Он приобнял меня за талию и заглянул в глаза. От него шел явственный запах спиртного, глаза были красные, невыспавшиеся. Пашка жил в общежитии, с женой и двумя детьми, и уже восемь лет ждал выполнения федерального Закона “О прокуратуре”, который от лица государства обещал прокурорскому работнику, нуждающемуся в улучшении жилищных условий, предоставления отдельной квартиры в течение шести месяцев со дня принятия на работу.

Обратно мы с Васильковым ехали молча. Похоже, что нас обоих сверлила одна и та же мысль — как добраться до последнего компаньона, Красноперова, если он еще жив.

Въехав в черту города, Коленька поинтересовался, куда меня везти — на работу или домой. Я бодро ответила, что на работу, а потом домой.
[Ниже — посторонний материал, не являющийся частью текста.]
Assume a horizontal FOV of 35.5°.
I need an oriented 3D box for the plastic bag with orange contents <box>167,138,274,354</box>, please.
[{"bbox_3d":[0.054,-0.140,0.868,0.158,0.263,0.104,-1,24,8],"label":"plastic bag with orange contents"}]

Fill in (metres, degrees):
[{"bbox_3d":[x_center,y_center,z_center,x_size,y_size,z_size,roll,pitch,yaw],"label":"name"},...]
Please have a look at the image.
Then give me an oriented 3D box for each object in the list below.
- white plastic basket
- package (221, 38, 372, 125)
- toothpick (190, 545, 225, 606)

Никакого недовольства Васильков не выказал, и оперативно домчал меня до прокуратуры, и даже поднялся вместе со мной в контору, чтобы помочь собраться — по крайней мере, так он мотивировал то, что за мной увязался.

В прокуратуре уже почти никого не было. Я дернула Лешкину дверь: она была заперта. А вот из канцелярии доносился треск работающего принтера. Не иначе лентяй Горчаков ушел домой, а любящая Зоя, которой торопиться некуда, в свое свободное время распечатывает для него обвинительное заключение. Я расстроилась за нее и даже не стала заходить в канцелярию.
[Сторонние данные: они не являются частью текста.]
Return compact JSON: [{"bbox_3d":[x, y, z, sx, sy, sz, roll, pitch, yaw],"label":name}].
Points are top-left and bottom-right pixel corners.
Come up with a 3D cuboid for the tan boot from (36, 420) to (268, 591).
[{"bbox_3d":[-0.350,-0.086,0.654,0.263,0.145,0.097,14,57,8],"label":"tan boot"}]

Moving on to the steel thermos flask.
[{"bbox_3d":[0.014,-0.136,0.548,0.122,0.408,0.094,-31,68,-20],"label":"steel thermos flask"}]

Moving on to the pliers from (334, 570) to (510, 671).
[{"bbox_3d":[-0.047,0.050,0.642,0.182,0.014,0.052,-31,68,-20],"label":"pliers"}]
Открыв кабинет, я прошла к сейфу и стала рыться в нем, доставая нужные мне бумаги, а Коленька ждал, прислонившись к притолоке. Когда я сложила то, что мне требовалось, в папку, а папку упихала в сумку, и подошла к дверям, всем своим видом выражая готовность завершить рабочий день, мой кавалер как-то хитро извернулся, оперся обеими руками о дверь, и я оказалась прижатой спиной к двери, в кольце его рук. Глядя мне в глаза, Коленька запер дверь ключом, торчавшим в замочной скважине, щелкнул выключателем, погасив свет, и медленно приблизил ко мне лицо, ища мои губы. Поначалу я растерялась, но быстро опомнилась. Агрессии от Коленьки не исходило, все его поведение как бы говорило “если хочешь”… И мне стало смешно. Я выскользнула под рукой Василькова и зажгла свет, меня разбирал смех. Что характерно, Коленька даже не смутился.

— Ты не хочешь? — невинно поинтересовался он.

— Не-а, — ответила я, давясь смехом. Рассмеяться громко мне было неудобно, но Коленька заметил, что мне очень весело, и отошел от двери.